Quantum Speedup by Quantum Annealing

TL;DR

This paper demonstrates that quantum annealing can exponentially outperform classical algorithms in solving the glued-trees problem by using an efficient schedule despite small energy gaps, advancing quantum speedup understanding.

Contribution

It introduces an annealing schedule that achieves exponential speedup in solving an oracular problem without suffering from the sign problem, even with exponentially small energy gaps.

Findings

Quantum annealing solves the glued-trees problem exponentially faster than classical methods.

The proposed schedule remains efficient despite exponentially small energy gaps.

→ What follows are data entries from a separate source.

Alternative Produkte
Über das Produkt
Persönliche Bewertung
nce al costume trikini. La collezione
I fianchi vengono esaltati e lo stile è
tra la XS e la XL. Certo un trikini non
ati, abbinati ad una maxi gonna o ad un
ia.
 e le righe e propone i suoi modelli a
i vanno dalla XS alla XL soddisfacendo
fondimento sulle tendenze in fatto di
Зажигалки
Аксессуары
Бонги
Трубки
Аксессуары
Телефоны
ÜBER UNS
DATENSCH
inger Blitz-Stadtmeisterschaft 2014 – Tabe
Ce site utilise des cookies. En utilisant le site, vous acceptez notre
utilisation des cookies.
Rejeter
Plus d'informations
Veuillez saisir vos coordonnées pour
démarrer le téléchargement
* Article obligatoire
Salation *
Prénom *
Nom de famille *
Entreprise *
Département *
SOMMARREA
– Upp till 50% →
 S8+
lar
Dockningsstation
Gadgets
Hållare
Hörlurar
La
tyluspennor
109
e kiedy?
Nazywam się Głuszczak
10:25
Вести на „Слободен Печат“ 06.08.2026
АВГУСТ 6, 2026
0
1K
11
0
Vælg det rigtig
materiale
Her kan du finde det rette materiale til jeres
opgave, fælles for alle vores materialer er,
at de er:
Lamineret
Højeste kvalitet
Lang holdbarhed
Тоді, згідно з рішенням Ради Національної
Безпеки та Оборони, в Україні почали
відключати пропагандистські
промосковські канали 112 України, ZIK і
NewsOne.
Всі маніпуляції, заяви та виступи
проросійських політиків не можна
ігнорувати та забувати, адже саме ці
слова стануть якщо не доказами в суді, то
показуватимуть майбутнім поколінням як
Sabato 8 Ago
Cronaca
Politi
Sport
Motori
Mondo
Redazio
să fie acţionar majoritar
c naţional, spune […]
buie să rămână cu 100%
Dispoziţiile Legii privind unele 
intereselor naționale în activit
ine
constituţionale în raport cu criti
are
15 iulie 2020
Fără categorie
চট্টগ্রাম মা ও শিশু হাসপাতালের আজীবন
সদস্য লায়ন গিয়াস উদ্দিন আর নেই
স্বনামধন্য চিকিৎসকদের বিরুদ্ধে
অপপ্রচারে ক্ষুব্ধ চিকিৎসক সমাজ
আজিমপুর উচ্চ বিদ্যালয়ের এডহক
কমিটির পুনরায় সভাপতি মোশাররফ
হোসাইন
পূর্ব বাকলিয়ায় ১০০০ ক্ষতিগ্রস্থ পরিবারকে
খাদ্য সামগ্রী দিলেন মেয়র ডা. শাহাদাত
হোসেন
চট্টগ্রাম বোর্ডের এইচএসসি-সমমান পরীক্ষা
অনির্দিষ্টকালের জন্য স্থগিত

Generalizations suggest initial-state randomization can mitigate slowdowns in adiabatic quantum computing.

Abstract

We study the glued-trees problem of Childs et. al. in the adiabatic model of quantum computing and provide an annealing schedule to solve an oracular problem exponentially faster than classically possible. The Hamiltonians involved in the quantum annealing do not suffer from the so-called sign problem. Unlike the typical scenario, our schedule is efficient even though the minimum energy gap of the Hamiltonians is exponentially small in the problem size. We discuss generalizations based on initial-state randomization to avoid some slowdowns in adiabatic quantum computing due to small gaps.